TEXT PROVIDED –
Content starts

New insurance scheme for workers unveiled

JAKARTA (JP): The government has introduced a new insurance
scheme for Indonesians working overseas, in a bid to raise
sufficient funds to protect them better in the future.

Speaking at a year-end media conference here yesterday,
Minister of Manpower Abdul Latief admitted failures in his
office's handling of many labor problems in the past. He blamed
it on an absence of funds.

He said the insurance fund would be managed by a consortium of
insurance companies and supervised by the government.

"The scheme is being established because, in our experience,
there have been many problems that we have failed to handle
thoroughly because there has not been adequate funds available,"
he said.

Thousands of Indonesians in abroad are vulnerable to
mistreatment. Many are arbitrarily laid off, sometimes without
pay, before their contracts expire, without having any recourse
to legal assistance.

Latief said efforts to protect the country's workers abroad
were "absolutely needed", and that the new scheme would serve the
purpose.

"A social insurance program like the one offered by PT
Jamsostek cannot meet the real needs (of the workers) because its
compensation is too small," he said, referring the state-owned
workers' welfare insurance company.

Jamsostek gives compensation of Rp 2.2 million (US$440) to the
beneficiaries of a worker who dies. It also provides 60 times a
worker's basic monthly salary if he or she sustains injuries in
work-related accidents.

Latief said the new scheme would offer at least six guarantees
to its policyholders, including US$1,800 in compensation for
death, plus additional expenses for repatriating the body. There
will also be compensation of $900 for workers who lose their jobs
before completing their contracts.

"Employers will be required to pay their employees' insurance
premium fees," Latief said.

He said these ranged from US$40 per year, or $3.33 per month
for those sent to Saudi Arabia, $22.50 or $1.87 per month for
those sent to the other Middle East countries, to Singapore, Hong
Kong, Malaysia and Brunei.

The insurance premium fee for those sent to Taiwan is $32, or
$2.66 per month.

Content ends

DATA BLOCK –
Content starts

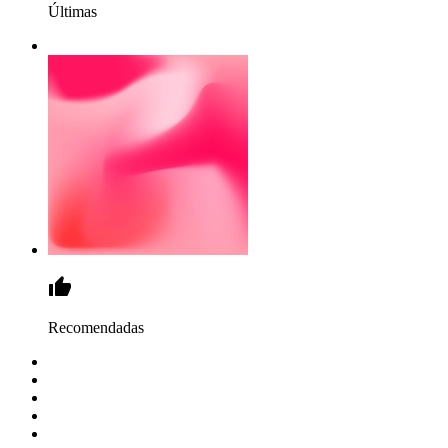
Últimas
Recomendadas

Content ends

WHAT YOU NEED TO DO –
(A) Check each statement against the article on the insurance scheme for Indonesians working overseas. Answer yes or no, and quote the article's words that decide it: (i) The insurance fund will be managed by a consortium of insurance companies. (ii) Workers will pay their own insurance premium fees. (iii) Workers who lose their jobs before completing their contracts will receive $900 in compensation.
(B) Carry on the article about the insurance scheme for overseas workers, starting from its final sentence.

RESPONSES –
(A)
(i) Yes: "the insurance fund would be managed by a consortium of insurance companies and supervised by the government."
(ii) No: "Employers will be required to pay their employees' insurance premium fees."
(iii) Yes: "There will also be compensation of $900 for workers who lose their jobs before completing their contracts."

(B)
"It's a two-year insurance scheme," Latief said.

Latief said a trial run was begun last April and would be
evaluated in two years time.

There are 144,000 participants so far, but by October next
year the scheme will be made an obligation for the employers of
all workers sent abroad, Latief said.

It was revealed yesterday that the new insurance scheme has so
far generated $10 million. Latief said the claims of 1,682
workers, who had been laid off before their work contracts were
completed, had been paid. The beneficiaries of 68 workers who
died had also received compensation.

"We cannot let workers be sent abroad unprotected," said the
minister who was accompanied yesterday by, among others, his
secretary-general, Suwarto, and the chairman of the Association
of Indonesian Labor Exporters (Apjati), Abdullah Puteh.

"We want our workers to be more aware of the need of having
insurance," he said.

Apjati data shows that 951,585 Indonesian workers have been
legally sent to countries in the Asia-Pacific region, the United
States, Europe, the Middle East and Africa.

Labor rights activists have often criticized the government
for exporting unskilled workers who were prone to abuse by their
employers. Latief himself had once admitted that he shed tears
over the plight of many migrant workers.

The criticism over the migrant workers came to a head earlier
this year when the Saudi Arabian government beheaded Soleha Anam
Kadiran who was found guilty of killing her employer for
repeatedly sexually abusing her. (aan)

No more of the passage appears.